Given material

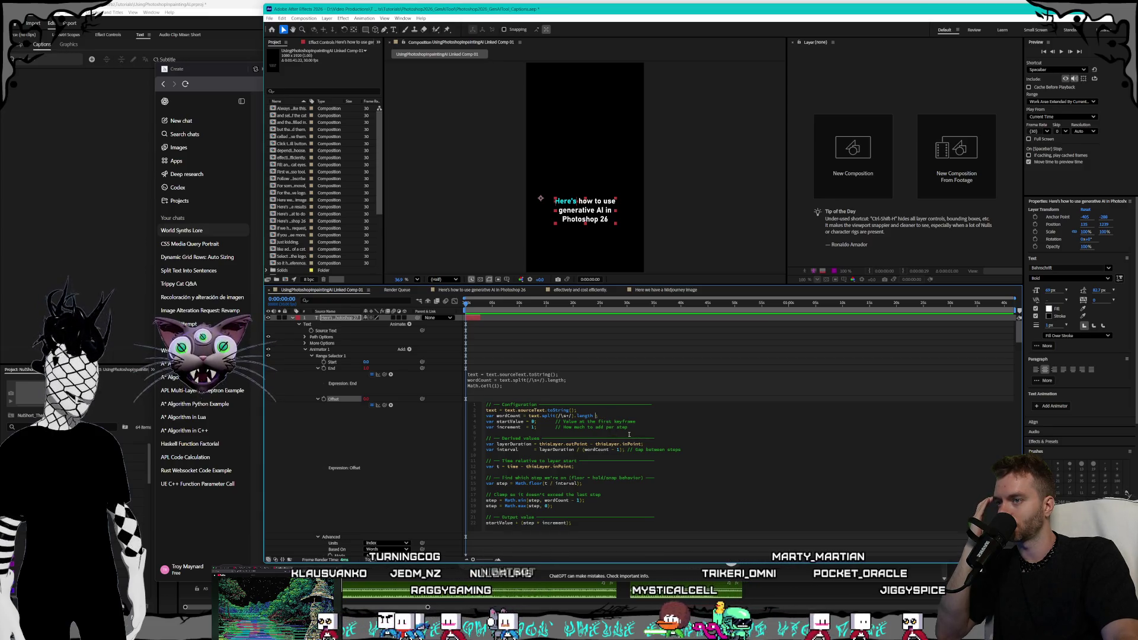
pyautogui.click(580, 501)
pyautogui.press('BackSpace')
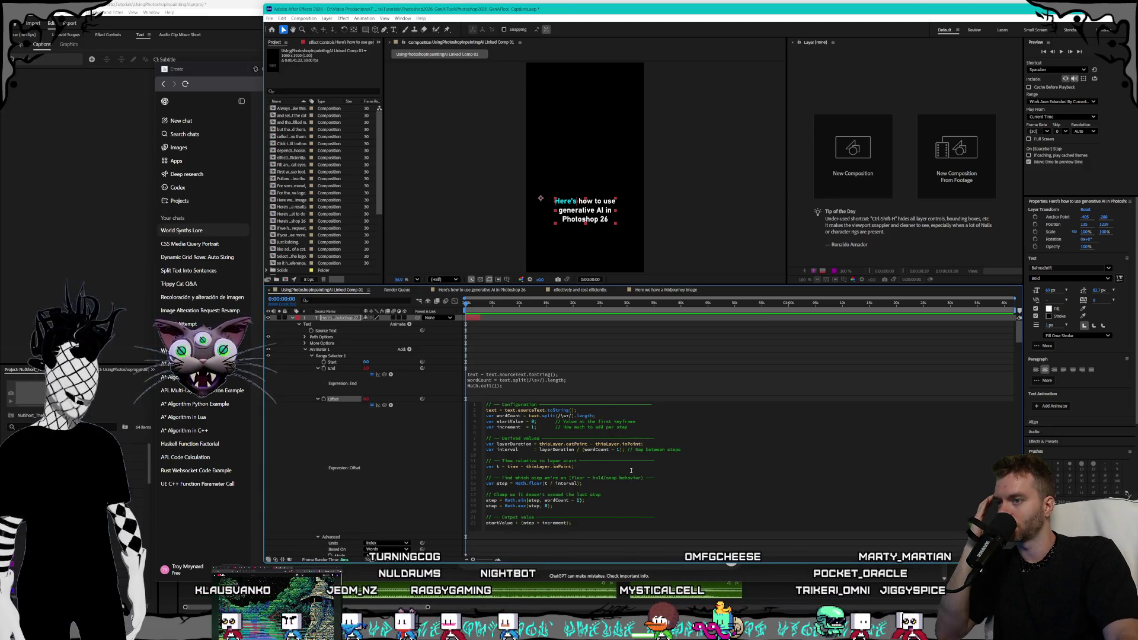
pyautogui.press('BackSpace')
pyautogui.press('BackSpace')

Work order
Give the listing again exactly, minus its images.

Solution to this problem
pyautogui.click(580, 501)
pyautogui.press('BackSpace')
pyautogui.press('BackSpace')
pyautogui.press('BackSpace')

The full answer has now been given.